START SELECTED TEXT

Reputation: 764
For the following two matrix,
yy=matrix(c(1:40), nrow = 10, ncol = 8)
tt=diag(1:4)
I would like to create a new matrix yy_new=matrix(NA, nrow = 10, ncol=ncol(tt))
by multiplying each row and first 4 column
of yy
by tt
. Example, for the first row yy_new=yy[1,1:4]%*%tt
, second row is
yy_new=yy[2,1:4]%*%tt
. Finally I want the mean of yy_new
at each column as yy_new=apply(yy_new,2,mean)
. The folowing loop is working well, but for large data set it is time comsuming.
yy_new=matrix(NA, nrow = 10, ncol=ncol(tt))
for ( it in 1:10){
for ( tim in 1:4){
yy_new[it, tim]=yy[it,tim]*tt[tim,tim]
}
}
yy_new=apply(yy_new,2,mean)
similarly, I want another matrix yy_new1
by considering the last four column of yy
yy_new1=matrix(NA, nrow = 10, ncol=ncol(tt))
How can I do it efficiently using any built-in function or customized function? Any help is appreciated.
Upvotes: 1
Views: 658
Reputation: 50668
Here is a shorter (and faster) version for yy_new
yy_new <- rowMeans(apply(yy[, 1:4], 1, function(row) row %*% tt))
Similarly for the last 4 columns of yy
yy_new1 <- rowMeans(apply(yy[, (ncol(yy)-3):ncol(yy)], 1, function(row) row %*% tt))
Note that rowMeans
and colMeans
are generally faster than apply(..., 1, mean)
and apply(..., 2, mean)
.
Here are results from a microbenchmark
comparison
library(microbenchmark)
res <- microbenchmark(
rowMeans_apply = {
yy_new = rowMeans(apply(yy[, 1:4], 1, function(row) row %*% tt))

END SELECTED TEXT
START SUPPLIED ENTRIES

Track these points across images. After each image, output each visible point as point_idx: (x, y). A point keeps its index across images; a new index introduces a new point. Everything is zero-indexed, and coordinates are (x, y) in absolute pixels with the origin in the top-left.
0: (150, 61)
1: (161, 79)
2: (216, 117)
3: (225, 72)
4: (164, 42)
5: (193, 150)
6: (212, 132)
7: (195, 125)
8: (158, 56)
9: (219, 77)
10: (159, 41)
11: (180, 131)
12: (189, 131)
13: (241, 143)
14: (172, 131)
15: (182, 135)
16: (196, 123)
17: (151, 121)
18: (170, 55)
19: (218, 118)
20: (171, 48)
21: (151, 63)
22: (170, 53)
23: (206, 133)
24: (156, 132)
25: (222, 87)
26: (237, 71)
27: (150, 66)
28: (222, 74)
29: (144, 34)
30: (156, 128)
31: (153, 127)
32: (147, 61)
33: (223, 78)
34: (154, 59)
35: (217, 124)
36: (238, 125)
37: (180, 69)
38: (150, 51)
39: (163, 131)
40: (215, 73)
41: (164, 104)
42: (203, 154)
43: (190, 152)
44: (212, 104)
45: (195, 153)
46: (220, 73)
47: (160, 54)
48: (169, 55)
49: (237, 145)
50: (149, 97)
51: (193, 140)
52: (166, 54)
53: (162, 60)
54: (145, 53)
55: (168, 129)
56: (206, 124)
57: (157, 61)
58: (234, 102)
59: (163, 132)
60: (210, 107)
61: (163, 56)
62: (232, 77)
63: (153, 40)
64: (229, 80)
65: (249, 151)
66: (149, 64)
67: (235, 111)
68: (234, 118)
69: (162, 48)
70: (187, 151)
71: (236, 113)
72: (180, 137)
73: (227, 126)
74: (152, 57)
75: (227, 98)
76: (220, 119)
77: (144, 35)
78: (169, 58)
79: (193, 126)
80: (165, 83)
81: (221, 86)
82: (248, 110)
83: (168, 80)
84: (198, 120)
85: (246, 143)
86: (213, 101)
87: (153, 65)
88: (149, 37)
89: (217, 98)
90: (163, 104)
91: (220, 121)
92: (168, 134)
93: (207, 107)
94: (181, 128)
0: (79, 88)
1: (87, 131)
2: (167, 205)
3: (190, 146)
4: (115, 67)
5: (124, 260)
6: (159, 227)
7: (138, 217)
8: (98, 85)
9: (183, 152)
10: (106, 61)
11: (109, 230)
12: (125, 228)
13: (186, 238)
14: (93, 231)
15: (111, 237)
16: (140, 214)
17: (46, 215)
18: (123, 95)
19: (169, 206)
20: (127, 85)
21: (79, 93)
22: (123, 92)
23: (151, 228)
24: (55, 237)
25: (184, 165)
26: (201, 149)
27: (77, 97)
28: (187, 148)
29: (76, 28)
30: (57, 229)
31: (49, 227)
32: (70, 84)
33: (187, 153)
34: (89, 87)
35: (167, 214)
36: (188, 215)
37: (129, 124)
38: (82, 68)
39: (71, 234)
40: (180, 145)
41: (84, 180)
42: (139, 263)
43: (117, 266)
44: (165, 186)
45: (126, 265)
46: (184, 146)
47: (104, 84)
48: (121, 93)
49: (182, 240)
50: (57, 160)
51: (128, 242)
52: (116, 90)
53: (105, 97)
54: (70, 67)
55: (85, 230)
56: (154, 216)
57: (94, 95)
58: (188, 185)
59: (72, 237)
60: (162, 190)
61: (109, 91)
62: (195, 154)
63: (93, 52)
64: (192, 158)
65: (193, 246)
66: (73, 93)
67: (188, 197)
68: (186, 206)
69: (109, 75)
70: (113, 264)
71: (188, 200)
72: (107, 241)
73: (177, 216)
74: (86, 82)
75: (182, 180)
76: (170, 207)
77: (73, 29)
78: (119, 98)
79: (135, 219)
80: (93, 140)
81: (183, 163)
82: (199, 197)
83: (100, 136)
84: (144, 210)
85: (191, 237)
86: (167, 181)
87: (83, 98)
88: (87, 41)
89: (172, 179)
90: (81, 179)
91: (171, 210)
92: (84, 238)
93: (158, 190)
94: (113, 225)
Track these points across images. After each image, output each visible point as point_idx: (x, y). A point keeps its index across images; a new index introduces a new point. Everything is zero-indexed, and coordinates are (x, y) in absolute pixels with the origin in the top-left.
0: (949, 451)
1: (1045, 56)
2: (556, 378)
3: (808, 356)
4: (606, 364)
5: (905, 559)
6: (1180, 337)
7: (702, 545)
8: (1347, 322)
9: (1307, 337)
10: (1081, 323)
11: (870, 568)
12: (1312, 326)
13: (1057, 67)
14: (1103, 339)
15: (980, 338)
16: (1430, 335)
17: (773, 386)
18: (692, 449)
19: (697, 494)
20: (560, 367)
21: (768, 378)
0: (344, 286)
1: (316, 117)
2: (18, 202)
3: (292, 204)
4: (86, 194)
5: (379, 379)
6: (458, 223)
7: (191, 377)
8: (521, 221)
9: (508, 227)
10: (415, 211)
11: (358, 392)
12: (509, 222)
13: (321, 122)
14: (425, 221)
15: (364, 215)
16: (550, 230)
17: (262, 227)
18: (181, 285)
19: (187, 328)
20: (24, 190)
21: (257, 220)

END SUPPLIED ENTRIES

Please continue the forum thread above on speeding up row-wise matrix multiplication in R, starting right after its last line.

# RESPONSE FOR THIS EXERCISE
},
for_loop = {
yy_new=matrix(NA, nrow = 10, ncol=ncol(tt))
for ( it in 1:10){
for ( tim in 1:4){
yy_new[it, tim]=yy[it,tim]*tt[tim,tim]
}
}
}
)
res
#Unit: microseconds
# expr min lq mean median uq max neval
# rowMeans_apply 73.148 82.097 116.8959 101.329 123.863 1348.141 100
# for_loop 3985.521 4141.633 5017.9808 4421.285 5020.425 18574.364 100
In response to your comment, you could do something like this:
f <- function(x) rowMeans(apply(x, 1, function(row) row %*% tt))
sapply(split.default(as.data.frame(yy), rep(1:2, each = 4)), f)
# 1 2
#[1,] 5.5 5.5
#[2,] 31.0 31.0
#[3,] 76.5 76.5
#[4,] 142.0 142.0
Explanation: split.default
here splits the data.frame
into the first 4 and last 4 columns and stores them as two data.frame
s in a list
; then we use sapply
to loop through the list
elements and calculate the required quantity as requested. The resulting output object is a matrix
.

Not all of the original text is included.